How does a company justify having the money to pay for social media influencers but not having it to pay their employees well? I get the concept that marketing will bring in more sales but do these sales get funneled back to employee retention programs? If your marketing isn’t also helping your employees, then I say good luck.
Studies have been done on unhappy employees and their impact on the workplace. Engaged employees are twice as productive and 58% more likely to go out of their way to help a customer. In a study of retail and food-service workers, researchers found that employees who knew their schedules more than two weeks in advance were 10% more likely to be happy than those who only had a few days’ notice.

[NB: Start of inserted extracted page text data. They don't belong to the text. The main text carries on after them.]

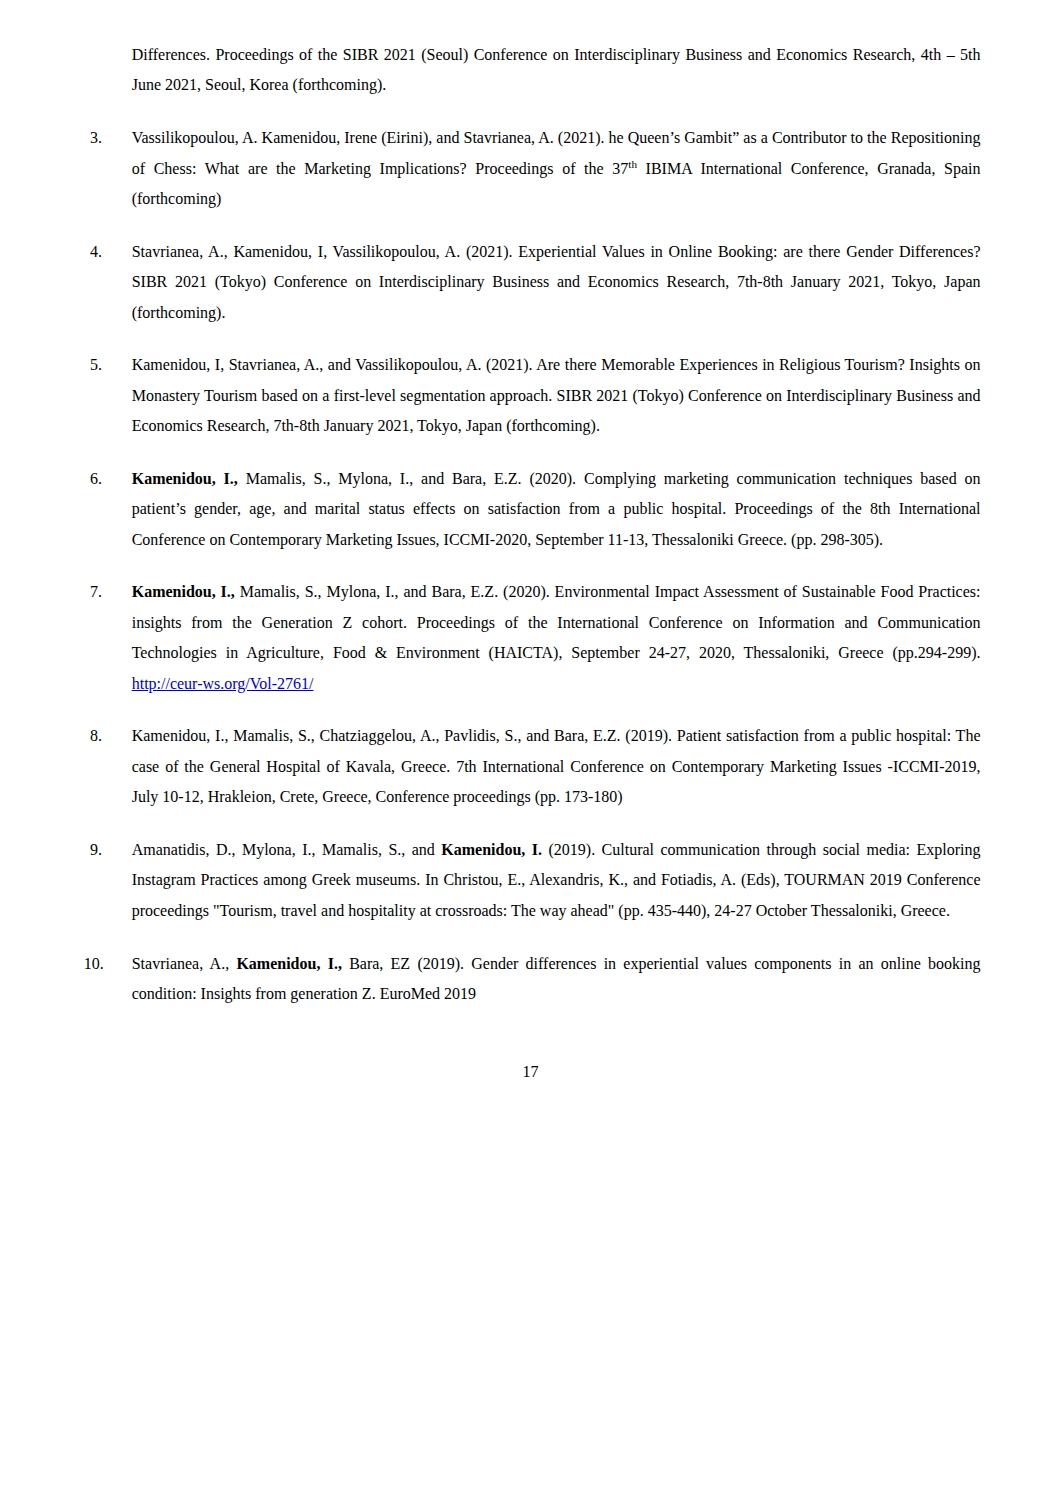Differences. Proceedings of the SIBR 2021 (Seoul) Conference on Interdisciplinary Business and Economics Research, 4th – 5th June 2021, Seoul, Korea (forthcoming).
Vassilikopoulou, A. Kamenidou, Irene (Eirini), and Stavrianea, A. (2021). he Queen’s Gambit” as a Contributor to the Repositioning of Chess: What are the Marketing Implications? Proceedings of the 37th IBIMA International Conference, Granada, Spain (forthcoming)
Stavrianea, A., Kamenidou, I, Vassilikopoulou, A. (2021). Experiential Values in Online Booking: are there Gender Differences? SIBR 2021 (Tokyo) Conference on Interdisciplinary Business and Economics Research, 7th-8th January 2021, Tokyo, Japan (forthcoming).
Kamenidou, I, Stavrianea, A., and Vassilikopoulou, A. (2021). Are there Memorable Experiences in Religious Tourism? Insights on Monastery Tourism based on a first-level segmentation approach. SIBR 2021 (Tokyo) Conference on Interdisciplinary Business and Economics Research, 7th-8th January 2021, Tokyo, Japan (forthcoming).
Kamenidou, I., Mamalis, S., Mylona, I., and Bara, E.Z. (2020). Complying marketing communication techniques based on patient’s gender, age, and marital status effects on satisfaction from a public hospital. Proceedings of the 8th International Conference on Contemporary Marketing Issues, ICCMI-2020, September 11-13, Thessaloniki Greece. (pp. 298-305).
Kamenidou, I., Mamalis, S., Mylona, I., and Bara, E.Z. (2020). Environmental Impact Assessment of Sustainable Food Practices: insights from the Generation Z cohort. Proceedings of the International Conference on Information and Communication Technologies in Agriculture, Food & Environment (HAICTA), September 24-27, 2020, Thessaloniki, Greece (pp.294-299). http://ceur-ws.org/Vol-2761/
Kamenidou, I., Mamalis, S., Chatziaggelou, A., Pavlidis, S., and Bara, E.Z. (2019). Patient satisfaction from a public hospital: The case of the General Hospital of Kavala, Greece. 7th International Conference on Contemporary Marketing Issues -ICCMI-2019, July 10-12, Hrakleion, Crete, Greece, Conference proceedings (pp. 173-180)
Amanatidis, D., Mylona, I., Mamalis, S., and Kamenidou, I. (2019). Cultural communication through social media: Exploring Instagram Practices among Greek museums. In Christou, E., Alexandris, K., and Fotiadis, A. (Eds), TOURMAN 2019 Conference proceedings "Tourism, travel and hospitality at crossroads: The way ahead" (pp. 435-440), 24-27 October Thessaloniki, Greece.
Stavrianea, A., Kamenidou, I., Bara, EZ (2019). Gender differences in experiential values components in an online booking condition: Insights from generation Z. EuroMed 2019
17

On a personal anecdote, I can safely say that some of the reasons I didn’t like being a barista were that my hours per week constantly changed, sometimes to 20/week in the winter, but the schedule wasn’t released until less than a week before. This completely prevented me from finding a second job. I quit that job after less than a year.
Employee advocacy isn’t a new thing but it seems to be missed in coffee businesses. Salespeople who use social media are found to have increased sales, employees who talk about their company are deemed twice as trustworthy than the CEO. This is a good 101 guide if you are interested in setting up an employee advocacy program.
In conclusion, don’t go all in on marketing at the detriment of your employees.